What you should do
Each entry should be quoted word for word, including every mark of punctuation.

Material for this task

-- Opening Marker --

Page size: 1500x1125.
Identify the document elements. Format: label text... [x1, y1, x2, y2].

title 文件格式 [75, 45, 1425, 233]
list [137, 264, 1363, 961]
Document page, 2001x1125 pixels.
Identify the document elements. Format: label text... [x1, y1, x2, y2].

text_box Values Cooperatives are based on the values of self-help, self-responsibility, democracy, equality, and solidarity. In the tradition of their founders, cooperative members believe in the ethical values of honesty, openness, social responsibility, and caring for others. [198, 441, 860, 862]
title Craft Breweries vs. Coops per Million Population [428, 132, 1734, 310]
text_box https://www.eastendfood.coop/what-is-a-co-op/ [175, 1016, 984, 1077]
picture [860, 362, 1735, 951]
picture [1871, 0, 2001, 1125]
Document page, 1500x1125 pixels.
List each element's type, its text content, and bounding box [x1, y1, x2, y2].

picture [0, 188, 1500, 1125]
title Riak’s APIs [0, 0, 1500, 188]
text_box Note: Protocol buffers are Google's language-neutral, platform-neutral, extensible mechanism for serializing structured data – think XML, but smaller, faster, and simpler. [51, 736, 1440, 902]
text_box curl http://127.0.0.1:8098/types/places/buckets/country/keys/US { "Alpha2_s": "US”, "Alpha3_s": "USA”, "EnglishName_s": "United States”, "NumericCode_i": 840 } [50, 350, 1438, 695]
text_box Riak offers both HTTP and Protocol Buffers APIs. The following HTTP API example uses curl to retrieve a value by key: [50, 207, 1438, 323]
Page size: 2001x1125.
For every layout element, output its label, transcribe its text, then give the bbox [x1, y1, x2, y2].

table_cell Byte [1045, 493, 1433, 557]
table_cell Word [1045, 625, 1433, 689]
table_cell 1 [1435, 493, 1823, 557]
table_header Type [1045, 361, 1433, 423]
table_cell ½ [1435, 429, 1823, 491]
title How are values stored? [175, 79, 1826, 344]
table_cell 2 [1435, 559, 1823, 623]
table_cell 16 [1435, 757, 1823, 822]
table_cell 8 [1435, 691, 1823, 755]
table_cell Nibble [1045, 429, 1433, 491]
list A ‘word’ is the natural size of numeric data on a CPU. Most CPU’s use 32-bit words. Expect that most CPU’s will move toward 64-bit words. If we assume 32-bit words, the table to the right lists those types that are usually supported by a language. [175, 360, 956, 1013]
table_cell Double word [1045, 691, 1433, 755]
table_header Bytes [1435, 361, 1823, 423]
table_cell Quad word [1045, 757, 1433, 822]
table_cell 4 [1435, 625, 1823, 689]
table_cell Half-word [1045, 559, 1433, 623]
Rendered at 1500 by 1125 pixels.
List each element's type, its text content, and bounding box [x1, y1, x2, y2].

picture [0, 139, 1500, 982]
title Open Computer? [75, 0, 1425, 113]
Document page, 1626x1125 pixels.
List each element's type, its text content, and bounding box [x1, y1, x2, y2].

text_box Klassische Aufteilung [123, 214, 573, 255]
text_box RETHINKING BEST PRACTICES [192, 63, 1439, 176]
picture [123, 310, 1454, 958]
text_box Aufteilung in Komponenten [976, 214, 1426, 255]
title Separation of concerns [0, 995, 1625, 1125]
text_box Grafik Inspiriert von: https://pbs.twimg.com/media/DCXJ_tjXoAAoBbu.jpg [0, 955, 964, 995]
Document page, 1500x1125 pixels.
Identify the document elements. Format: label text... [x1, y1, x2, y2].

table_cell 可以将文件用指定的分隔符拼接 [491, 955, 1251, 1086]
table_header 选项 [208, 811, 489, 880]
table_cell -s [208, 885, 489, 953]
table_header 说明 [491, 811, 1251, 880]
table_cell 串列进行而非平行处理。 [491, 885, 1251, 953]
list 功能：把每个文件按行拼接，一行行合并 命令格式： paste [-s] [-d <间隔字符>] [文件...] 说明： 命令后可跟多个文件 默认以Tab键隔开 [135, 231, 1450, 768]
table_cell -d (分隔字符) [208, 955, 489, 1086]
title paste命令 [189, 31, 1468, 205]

-- Closing Marker --

Response below
Page size: 1500x1125.
Identify the document elements. Format: label text... [x1, y1, x2, y2].

title 文件格式 [75, 45, 1425, 233]
list [137, 264, 1363, 961]
Document page, 2001x1125 pixels.
Identify the document elements. Format: label text... [x1, y1, x2, y2].

text_box Values Cooperatives are based on the values of self-help, self-responsibility, democracy, equality, and solidarity. In the tradition of their founders, cooperative members believe in the ethical values of honesty, openness, social responsibility, and caring for others. [198, 441, 860, 862]
title Craft Breweries vs. Coops per Million Population [428, 132, 1734, 310]
text_box https://www.eastendfood.coop/what-is-a-co-op/ [175, 1016, 984, 1077]
picture [860, 362, 1735, 951]
picture [1871, 0, 2001, 1125]
Document page, 1500x1125 pixels.
List each element's type, its text content, and bounding box [x1, y1, x2, y2].

picture [0, 188, 1500, 1125]
title Riak’s APIs [0, 0, 1500, 188]
text_box Note: Protocol buffers are Google's language-neutral, platform-neutral, extensible mechanism for serializing structured data – think XML, but smaller, faster, and simpler. [51, 736, 1440, 902]
text_box curl http://127.0.0.1:8098/types/places/buckets/country/keys/US { "Alpha2_s": "US”, "Alpha3_s": "USA”, "EnglishName_s": "United States”, "NumericCode_i": 840 } [50, 350, 1438, 695]
text_box Riak offers both HTTP and Protocol Buffers APIs. The following HTTP API example uses curl to retrieve a value by key: [50, 207, 1438, 323]
Page size: 2001x1125.
For every layout element, output its label, transcribe its text, then give the bbox [x1, y1, x2, y2].

table_cell Byte [1045, 493, 1433, 557]
table_cell Word [1045, 625, 1433, 689]
table_cell 1 [1435, 493, 1823, 557]
table_header Type [1045, 361, 1433, 423]
table_cell ½ [1435, 429, 1823, 491]
title How are values stored? [175, 79, 1826, 344]
table_cell 2 [1435, 559, 1823, 623]
table_cell 16 [1435, 757, 1823, 822]
table_cell 8 [1435, 691, 1823, 755]
table_cell Nibble [1045, 429, 1433, 491]
list A ‘word’ is the natural size of numeric data on a CPU. Most CPU’s use 32-bit words. Expect that most CPU’s will move toward 64-bit words. If we assume 32-bit words, the table to the right lists those types that are usually supported by a language. [175, 360, 956, 1013]
table_cell Double word [1045, 691, 1433, 755]
table_header Bytes [1435, 361, 1823, 423]
table_cell Quad word [1045, 757, 1433, 822]
table_cell 4 [1435, 625, 1823, 689]
table_cell Half-word [1045, 559, 1433, 623]
Rendered at 1500 by 1125 pixels.
List each element's type, its text content, and bounding box [x1, y1, x2, y2].

picture [0, 139, 1500, 982]
title Open Computer? [75, 0, 1425, 113]
Document page, 1626x1125 pixels.
List each element's type, its text content, and bounding box [x1, y1, x2, y2].

text_box Klassische Aufteilung [123, 214, 573, 255]
text_box RETHINKING BEST PRACTICES [192, 63, 1439, 176]
picture [123, 310, 1454, 958]
text_box Aufteilung in Komponenten [976, 214, 1426, 255]
title Separation of concerns [0, 995, 1625, 1125]
text_box Grafik Inspiriert von: https://pbs.twimg.com/media/DCXJ_tjXoAAoBbu.jpg [0, 955, 964, 995]
Document page, 1500x1125 pixels.
Identify the document elements. Format: label text... [x1, y1, x2, y2].

table_cell 可以将文件用指定的分隔符拼接 [491, 955, 1251, 1086]
table_header 选项 [208, 811, 489, 880]
table_cell -s [208, 885, 489, 953]
table_header 说明 [491, 811, 1251, 880]
table_cell 串列进行而非平行处理。 [491, 885, 1251, 953]
list 功能：把每个文件按行拼接，一行行合并 命令格式： paste [-s] [-d <间隔字符>] [文件...] 说明： 命令后可跟多个文件 默认以Tab键隔开 [135, 231, 1450, 768]
table_cell -d (分隔字符) [208, 955, 489, 1086]
title paste命令 [189, 31, 1468, 205]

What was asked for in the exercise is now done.